Cuenta Ángel Romaní en Facebook que justo cuando se inició el ball pagès el viernes por la tarde en es Martell, uno de los yates atracados subió la música hasta «aplastar literalmente» el baile mientras tres individuos tomaban copas en cubierta. Como si toda la gente que se había concentrado para disfrutar de una de las tradiciones más queridas de la isla, con raíces antiquísimas y de la que podemos sentirnos muy orgullosos, fueran parásitos cuya proximidad estorba. Sin voz y con el voto secuestrado. Y además en ese puerto viejo que ha conformado el alma de Vila, escenario de cortejos y vidas del mar, y donde ahora ya no se tejen redes sino privilegios. No se me ocurre una imagen más clara de las humillaciones que sufren a diario, impotentes, los habitantes de Eivissa y su cultura. Unos nos mandan a desollarnos rodillas y pies por barrancas para no estorbarles en las playas, otros nos invitan a mudarnos si los bares y pasacalles no nos dejan dormir o los hoteles que se acogen al limbo legal de la animación atronan el hogar, y la lengua propia, «en casa y con amigos», porque entre los que no la comprenden y los que no la quieren entender vuelan los insultos de «racista».

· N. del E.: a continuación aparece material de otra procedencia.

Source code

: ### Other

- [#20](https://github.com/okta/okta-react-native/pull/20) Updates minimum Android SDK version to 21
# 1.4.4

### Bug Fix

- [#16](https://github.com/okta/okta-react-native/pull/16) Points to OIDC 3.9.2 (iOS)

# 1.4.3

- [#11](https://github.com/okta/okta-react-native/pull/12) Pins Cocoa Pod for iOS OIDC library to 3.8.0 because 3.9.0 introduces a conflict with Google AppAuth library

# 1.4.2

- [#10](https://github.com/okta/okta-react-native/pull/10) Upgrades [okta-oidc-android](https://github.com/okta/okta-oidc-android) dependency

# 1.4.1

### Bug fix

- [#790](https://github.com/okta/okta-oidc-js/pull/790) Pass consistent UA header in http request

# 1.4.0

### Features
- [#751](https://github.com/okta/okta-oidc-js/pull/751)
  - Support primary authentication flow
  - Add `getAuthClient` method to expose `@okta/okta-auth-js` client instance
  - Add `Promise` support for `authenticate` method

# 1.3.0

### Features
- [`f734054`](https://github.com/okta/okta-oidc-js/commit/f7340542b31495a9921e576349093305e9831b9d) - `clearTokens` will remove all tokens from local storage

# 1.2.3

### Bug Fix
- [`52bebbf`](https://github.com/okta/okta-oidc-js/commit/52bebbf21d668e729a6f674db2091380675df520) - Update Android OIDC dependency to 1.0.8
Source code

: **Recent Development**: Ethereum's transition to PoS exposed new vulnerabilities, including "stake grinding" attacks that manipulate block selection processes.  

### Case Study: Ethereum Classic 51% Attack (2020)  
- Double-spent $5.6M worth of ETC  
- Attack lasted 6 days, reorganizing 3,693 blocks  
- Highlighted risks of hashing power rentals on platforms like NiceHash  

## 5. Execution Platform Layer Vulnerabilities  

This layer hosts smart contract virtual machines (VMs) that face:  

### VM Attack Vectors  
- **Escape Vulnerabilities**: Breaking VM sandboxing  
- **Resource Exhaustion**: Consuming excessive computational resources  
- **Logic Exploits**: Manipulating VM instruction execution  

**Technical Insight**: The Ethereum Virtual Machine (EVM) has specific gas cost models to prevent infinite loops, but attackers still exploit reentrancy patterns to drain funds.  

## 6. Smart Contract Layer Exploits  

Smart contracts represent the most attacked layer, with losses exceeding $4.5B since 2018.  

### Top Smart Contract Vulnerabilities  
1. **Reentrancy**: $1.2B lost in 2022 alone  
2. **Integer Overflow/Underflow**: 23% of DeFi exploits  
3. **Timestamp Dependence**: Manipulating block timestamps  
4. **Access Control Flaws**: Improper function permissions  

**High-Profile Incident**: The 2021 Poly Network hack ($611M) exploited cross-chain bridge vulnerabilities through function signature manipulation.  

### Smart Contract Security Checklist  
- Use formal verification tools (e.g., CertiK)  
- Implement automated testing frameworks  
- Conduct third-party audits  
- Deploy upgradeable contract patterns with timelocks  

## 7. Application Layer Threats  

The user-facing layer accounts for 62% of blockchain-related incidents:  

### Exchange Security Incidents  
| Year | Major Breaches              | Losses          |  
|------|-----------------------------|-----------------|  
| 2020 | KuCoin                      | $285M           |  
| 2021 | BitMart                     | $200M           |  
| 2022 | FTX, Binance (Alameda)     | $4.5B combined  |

El viernes nadie acudió a defender un acto público. Pero como dicen en las redes, si un huevo hubiera impactado en el yate enseguida hubieran mandado a la policía. Por eso, metafóricamente hablando, yo no se lo tiraría a los turistas sino a los políticos que demuestran con sus prioridades que el respeto a la convivencia y los derechos de los vecinos es, a la postre, lo que menos importa hoy en Eivissa.